ESL Synonym Questions (State of the art)
Jump to navigation
Jump to search
- ESL = English as a Second Language
- 50 multiple-choice synonym questions; 4 choices per question
- each question includes a sentence, providing context for the question
- ESL questions available from Peter Turney
- introduced in Turney (2001) as a way of evaluating algorithms for measuring degree of similarity between two words
- subsequently used by many other researchers
Sample question
Stem: "A rusty nail is not as strong as a clean, new one." Choices: (a) corroded (b) black (c) dirty (d) painted Solution: (a) corroded
Table of results
Algorithm | Reference for algorithm | Reference for experiment | Type | Correct | 95% confidence |
---|---|---|---|---|---|
Random | Random guessing | 1 / 4 = 25.00% | Random | 25.00% | |
RES | Resnik (1995) | Jarmasz and Szpakowicz (2003) | Hybrid | 32.66% | |
LC | Leacock and Chodrow (1998) | Jarmasz and Szpakowicz (2003) | Lexicon-based | 36.00% | |
LIN | Lin (1998) | Jarmasz and Szpakowicz (2003) | Hybrid | 36.00% | |
JC | Jiang and Conrath (1997) | Jarmasz and Szpakowicz (2003) | Hybrid | 36.00% | |
HSO | Hirst and St.-Onge (1998) | Jarmasz and Szpakowicz (2003) | Lexicon-based | 62.00 | |
PMI-IR | Turney (2001) | Turney (2001) | Corpus-based | 74.00% | |
JS | Jarmasz and Szpakowicz (2003) | Jarmasz and Szpakowicz (2003) | Lexicon-based | 82.00% |
Explanation of table
- Algorithm = name of algorithm
- Reference for algorithm = where to find out more about given algorithm
- Reference for experiment = where to find out more about evaluation of given algorithm with TOEFL questions
- Type = general type of algorithm: corpus-based, lexicon-based, hybrid
- Correct = percent of 80 questions that given algorithm answered correctly
- 95% confidence = confidence interval calculated using Binomial Exact Test
- table rows sorted in order of increasing percent correct
- several WordNet-based similarity measures are implemented in Ted Pedersen's WordNet::Similarity package
Caveats
- the performance of a corpus-based algorithm depends on the corpus, so the difference in performance between two corpus-based systems may be due to the different corpora, rather than the different algorithms
- the ESL questions include nouns, verbs, and adjectives, but some of the WordNet-based algorithms were only designed to work with nouns
References
Jarmasz, M., and Szpakowicz, S. (2003). Roget’s thesaurus and semantic similarity, Proceedings of the International Conference on Recent Advances in Natural Language Processing (RANLP-03), Borovets, Bulgaria, September, pp. 212-219.

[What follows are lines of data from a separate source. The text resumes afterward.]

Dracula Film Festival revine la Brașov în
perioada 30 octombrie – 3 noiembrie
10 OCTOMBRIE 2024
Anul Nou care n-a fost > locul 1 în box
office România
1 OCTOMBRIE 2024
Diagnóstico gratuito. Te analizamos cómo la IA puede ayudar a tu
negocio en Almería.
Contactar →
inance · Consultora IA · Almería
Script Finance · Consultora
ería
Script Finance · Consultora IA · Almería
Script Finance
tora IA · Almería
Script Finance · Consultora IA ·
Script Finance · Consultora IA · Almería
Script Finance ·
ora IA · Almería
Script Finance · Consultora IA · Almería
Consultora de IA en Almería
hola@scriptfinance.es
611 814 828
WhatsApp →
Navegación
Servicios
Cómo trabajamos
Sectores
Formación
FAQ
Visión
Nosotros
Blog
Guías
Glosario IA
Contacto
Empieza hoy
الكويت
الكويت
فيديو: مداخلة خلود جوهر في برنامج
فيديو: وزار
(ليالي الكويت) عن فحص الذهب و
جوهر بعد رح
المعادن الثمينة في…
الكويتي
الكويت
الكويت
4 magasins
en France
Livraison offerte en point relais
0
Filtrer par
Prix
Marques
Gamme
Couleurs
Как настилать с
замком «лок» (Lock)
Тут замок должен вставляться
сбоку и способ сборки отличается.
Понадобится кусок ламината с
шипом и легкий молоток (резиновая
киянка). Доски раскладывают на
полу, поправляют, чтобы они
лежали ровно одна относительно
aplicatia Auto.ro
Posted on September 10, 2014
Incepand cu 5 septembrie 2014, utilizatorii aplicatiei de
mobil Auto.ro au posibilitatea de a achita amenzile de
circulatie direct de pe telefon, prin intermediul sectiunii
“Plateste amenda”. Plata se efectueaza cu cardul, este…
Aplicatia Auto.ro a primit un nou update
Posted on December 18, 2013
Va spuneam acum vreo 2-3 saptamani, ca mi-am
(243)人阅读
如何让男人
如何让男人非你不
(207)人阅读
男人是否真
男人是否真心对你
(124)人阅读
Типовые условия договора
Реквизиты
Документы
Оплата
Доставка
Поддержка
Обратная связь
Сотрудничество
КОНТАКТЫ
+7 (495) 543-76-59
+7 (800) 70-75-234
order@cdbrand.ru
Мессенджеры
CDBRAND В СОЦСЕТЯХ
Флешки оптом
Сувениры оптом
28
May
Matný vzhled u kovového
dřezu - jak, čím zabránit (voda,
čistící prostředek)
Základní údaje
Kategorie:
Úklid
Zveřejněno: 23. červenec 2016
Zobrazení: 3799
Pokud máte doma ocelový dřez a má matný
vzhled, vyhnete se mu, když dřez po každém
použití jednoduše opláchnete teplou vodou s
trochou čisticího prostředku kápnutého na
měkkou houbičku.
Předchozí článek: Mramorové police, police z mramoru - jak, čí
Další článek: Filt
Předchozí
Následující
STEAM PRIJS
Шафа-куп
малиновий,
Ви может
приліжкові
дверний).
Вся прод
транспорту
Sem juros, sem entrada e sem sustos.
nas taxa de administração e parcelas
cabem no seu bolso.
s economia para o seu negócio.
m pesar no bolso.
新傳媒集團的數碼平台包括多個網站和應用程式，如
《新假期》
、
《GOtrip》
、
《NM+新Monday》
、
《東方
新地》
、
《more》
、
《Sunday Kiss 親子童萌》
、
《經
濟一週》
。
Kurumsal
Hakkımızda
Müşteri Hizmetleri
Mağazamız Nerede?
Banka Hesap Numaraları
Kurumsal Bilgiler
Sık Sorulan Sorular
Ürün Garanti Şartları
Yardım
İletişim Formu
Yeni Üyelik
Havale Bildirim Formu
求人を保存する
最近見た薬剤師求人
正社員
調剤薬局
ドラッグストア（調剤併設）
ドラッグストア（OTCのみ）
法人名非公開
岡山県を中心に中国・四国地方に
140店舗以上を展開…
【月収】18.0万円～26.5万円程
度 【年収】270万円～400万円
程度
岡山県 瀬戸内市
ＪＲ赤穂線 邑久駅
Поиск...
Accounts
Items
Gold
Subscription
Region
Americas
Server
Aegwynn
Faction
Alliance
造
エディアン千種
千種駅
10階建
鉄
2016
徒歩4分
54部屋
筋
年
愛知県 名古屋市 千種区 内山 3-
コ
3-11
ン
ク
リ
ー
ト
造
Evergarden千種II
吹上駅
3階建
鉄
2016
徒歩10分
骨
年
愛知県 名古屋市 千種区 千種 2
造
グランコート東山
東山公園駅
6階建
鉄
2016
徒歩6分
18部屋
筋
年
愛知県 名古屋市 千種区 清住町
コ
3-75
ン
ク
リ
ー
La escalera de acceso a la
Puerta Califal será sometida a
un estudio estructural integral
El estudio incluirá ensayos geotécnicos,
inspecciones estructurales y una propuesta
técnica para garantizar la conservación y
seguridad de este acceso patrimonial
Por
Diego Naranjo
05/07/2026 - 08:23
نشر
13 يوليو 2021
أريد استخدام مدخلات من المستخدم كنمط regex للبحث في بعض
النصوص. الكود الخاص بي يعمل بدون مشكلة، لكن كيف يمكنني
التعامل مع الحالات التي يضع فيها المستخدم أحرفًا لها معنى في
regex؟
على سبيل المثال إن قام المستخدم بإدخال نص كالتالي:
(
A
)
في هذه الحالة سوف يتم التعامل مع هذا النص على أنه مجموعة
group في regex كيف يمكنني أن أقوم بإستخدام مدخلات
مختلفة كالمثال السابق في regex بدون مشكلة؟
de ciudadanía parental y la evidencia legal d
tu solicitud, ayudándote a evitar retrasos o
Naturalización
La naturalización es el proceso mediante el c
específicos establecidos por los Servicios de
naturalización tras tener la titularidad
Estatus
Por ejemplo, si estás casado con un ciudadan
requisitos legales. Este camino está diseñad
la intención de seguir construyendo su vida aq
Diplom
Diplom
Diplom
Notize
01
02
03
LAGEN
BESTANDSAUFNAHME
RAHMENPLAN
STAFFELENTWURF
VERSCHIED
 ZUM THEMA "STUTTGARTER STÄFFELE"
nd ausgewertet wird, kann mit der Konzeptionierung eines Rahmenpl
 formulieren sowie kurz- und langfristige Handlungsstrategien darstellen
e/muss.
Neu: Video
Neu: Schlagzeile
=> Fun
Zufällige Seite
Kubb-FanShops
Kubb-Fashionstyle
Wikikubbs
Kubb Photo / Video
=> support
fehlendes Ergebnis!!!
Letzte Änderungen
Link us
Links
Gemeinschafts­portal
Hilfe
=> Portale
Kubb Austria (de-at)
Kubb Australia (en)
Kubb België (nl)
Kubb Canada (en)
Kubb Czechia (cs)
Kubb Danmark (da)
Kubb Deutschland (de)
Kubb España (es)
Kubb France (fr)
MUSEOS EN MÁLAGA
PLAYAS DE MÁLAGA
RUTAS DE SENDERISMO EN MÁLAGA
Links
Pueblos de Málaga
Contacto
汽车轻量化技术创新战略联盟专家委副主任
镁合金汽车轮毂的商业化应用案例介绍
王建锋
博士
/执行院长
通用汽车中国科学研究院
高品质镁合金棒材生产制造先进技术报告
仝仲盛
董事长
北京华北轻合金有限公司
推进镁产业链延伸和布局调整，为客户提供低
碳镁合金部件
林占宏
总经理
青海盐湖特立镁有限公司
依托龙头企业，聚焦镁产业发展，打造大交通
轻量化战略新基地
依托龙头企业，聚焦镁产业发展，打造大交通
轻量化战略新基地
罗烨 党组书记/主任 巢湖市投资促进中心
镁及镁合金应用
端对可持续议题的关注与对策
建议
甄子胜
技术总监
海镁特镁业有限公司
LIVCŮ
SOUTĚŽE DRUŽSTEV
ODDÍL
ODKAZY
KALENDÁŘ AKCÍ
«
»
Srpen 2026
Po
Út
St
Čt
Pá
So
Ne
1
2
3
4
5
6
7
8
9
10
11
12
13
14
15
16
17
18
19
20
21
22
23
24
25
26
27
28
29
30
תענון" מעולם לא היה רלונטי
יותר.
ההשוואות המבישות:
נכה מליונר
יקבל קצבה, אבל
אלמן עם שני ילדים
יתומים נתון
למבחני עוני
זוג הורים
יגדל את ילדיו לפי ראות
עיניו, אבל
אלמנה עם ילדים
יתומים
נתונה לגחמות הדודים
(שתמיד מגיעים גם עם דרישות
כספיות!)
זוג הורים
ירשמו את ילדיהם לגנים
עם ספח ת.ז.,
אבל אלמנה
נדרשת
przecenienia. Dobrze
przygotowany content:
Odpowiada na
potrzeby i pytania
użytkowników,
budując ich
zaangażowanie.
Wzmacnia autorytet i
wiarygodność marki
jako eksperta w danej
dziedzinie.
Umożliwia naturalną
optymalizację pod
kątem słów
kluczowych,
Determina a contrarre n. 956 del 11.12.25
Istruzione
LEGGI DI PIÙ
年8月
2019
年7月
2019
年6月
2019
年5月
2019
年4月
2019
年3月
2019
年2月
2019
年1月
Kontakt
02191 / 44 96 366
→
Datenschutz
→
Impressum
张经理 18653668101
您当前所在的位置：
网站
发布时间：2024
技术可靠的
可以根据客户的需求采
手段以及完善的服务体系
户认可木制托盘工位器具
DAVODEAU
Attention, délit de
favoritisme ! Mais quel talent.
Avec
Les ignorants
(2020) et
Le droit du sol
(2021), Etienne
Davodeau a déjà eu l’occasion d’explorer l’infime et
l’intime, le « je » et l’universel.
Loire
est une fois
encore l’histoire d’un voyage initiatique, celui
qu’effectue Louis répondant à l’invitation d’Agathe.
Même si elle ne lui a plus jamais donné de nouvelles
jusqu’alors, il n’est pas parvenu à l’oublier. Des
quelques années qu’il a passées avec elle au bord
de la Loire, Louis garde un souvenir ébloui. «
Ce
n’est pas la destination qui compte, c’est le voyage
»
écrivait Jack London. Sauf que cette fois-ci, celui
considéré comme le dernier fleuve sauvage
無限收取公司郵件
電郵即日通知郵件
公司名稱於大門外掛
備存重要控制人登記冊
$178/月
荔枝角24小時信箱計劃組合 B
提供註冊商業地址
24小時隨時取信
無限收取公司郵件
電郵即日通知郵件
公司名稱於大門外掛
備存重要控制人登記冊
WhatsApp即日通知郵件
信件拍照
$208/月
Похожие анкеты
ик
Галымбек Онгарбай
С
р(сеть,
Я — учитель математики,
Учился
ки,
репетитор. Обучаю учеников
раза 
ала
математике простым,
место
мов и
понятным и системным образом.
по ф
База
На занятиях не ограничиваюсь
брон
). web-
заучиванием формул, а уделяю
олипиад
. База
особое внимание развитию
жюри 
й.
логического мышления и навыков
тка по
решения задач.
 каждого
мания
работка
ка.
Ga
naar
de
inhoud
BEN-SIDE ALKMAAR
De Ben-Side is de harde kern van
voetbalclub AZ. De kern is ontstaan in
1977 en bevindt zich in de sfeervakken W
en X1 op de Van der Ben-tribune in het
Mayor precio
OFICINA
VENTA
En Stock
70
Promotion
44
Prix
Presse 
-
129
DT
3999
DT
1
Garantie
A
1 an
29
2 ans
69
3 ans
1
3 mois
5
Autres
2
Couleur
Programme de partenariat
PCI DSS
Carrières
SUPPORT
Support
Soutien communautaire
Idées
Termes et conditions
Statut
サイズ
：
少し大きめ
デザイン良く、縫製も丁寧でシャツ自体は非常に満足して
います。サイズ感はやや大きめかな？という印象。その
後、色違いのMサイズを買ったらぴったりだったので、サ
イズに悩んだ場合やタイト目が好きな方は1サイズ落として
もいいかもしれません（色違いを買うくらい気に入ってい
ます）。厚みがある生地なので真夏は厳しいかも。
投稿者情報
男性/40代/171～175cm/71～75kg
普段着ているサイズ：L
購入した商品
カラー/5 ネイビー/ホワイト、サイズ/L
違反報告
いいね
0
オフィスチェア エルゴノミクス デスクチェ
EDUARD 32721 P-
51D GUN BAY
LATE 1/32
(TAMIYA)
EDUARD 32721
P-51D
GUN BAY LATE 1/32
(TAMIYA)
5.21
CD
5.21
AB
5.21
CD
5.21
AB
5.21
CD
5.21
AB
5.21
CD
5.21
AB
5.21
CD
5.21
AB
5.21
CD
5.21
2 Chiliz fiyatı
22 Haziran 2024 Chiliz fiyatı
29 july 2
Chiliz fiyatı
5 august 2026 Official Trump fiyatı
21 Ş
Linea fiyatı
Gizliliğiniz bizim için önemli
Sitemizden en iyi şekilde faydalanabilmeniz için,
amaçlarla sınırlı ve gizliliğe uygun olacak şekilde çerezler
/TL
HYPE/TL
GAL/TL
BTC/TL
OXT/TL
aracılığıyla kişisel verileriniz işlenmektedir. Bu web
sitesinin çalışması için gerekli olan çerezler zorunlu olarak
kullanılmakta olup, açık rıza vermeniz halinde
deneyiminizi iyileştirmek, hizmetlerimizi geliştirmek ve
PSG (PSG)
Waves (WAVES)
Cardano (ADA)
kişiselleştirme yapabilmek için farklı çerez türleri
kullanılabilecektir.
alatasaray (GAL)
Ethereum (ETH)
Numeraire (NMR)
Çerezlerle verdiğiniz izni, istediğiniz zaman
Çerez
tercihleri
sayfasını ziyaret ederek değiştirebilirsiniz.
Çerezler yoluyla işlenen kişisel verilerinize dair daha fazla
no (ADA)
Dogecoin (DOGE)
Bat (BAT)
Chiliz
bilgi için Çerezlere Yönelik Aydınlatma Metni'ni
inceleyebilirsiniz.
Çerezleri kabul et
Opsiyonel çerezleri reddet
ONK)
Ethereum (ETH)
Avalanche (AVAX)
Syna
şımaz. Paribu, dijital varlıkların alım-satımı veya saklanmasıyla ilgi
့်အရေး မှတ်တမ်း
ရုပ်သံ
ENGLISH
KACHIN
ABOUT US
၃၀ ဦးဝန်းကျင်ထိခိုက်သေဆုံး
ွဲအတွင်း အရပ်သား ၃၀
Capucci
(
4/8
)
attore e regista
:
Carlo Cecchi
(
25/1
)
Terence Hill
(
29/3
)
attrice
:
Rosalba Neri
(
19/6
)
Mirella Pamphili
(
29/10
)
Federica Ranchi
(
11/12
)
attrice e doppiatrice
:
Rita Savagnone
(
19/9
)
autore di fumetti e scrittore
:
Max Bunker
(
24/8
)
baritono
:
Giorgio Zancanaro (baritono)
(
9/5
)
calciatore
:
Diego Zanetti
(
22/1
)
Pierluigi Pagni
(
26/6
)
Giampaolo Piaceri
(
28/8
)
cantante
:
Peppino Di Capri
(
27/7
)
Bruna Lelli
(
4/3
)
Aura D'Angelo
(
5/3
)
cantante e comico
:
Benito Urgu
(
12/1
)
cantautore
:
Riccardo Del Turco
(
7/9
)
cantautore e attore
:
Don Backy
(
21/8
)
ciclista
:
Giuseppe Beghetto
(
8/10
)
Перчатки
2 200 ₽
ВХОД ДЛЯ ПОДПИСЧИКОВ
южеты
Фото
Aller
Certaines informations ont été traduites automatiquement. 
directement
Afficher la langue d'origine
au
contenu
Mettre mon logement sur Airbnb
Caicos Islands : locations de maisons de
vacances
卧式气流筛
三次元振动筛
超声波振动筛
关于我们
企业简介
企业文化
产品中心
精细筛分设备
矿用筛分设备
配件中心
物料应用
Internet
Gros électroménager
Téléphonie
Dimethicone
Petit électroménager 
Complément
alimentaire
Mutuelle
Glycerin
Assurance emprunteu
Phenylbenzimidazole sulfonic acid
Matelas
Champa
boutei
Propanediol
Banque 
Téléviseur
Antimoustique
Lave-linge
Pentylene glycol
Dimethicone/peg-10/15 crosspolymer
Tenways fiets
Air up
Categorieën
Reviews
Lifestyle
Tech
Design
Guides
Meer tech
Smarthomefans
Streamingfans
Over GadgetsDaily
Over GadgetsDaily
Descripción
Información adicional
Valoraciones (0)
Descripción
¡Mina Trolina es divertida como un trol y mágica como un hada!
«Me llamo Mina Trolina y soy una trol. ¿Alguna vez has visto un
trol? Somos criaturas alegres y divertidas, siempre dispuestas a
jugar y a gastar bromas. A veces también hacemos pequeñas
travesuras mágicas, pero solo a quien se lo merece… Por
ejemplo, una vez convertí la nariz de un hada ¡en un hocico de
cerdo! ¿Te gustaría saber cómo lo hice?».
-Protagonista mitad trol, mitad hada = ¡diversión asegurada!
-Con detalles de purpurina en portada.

Terra, E., and Clarke, C.L.A. (2003). Frequency estimates for statistical word similarity measures. Proceedings of the Human Language Technology and North American Chapter of Association of Computational Linguistics Conference 2003 (HLT/NAACL 2003), pp. 244–251.
Turney, P.D. (2001). Mining the Web for synonyms: PMI-IR versus LSA on TOEFL. Proceedings of the Twelfth European Conference on Machine Learning (ECML-2001), Freiburg, Germany, pp. 491-502.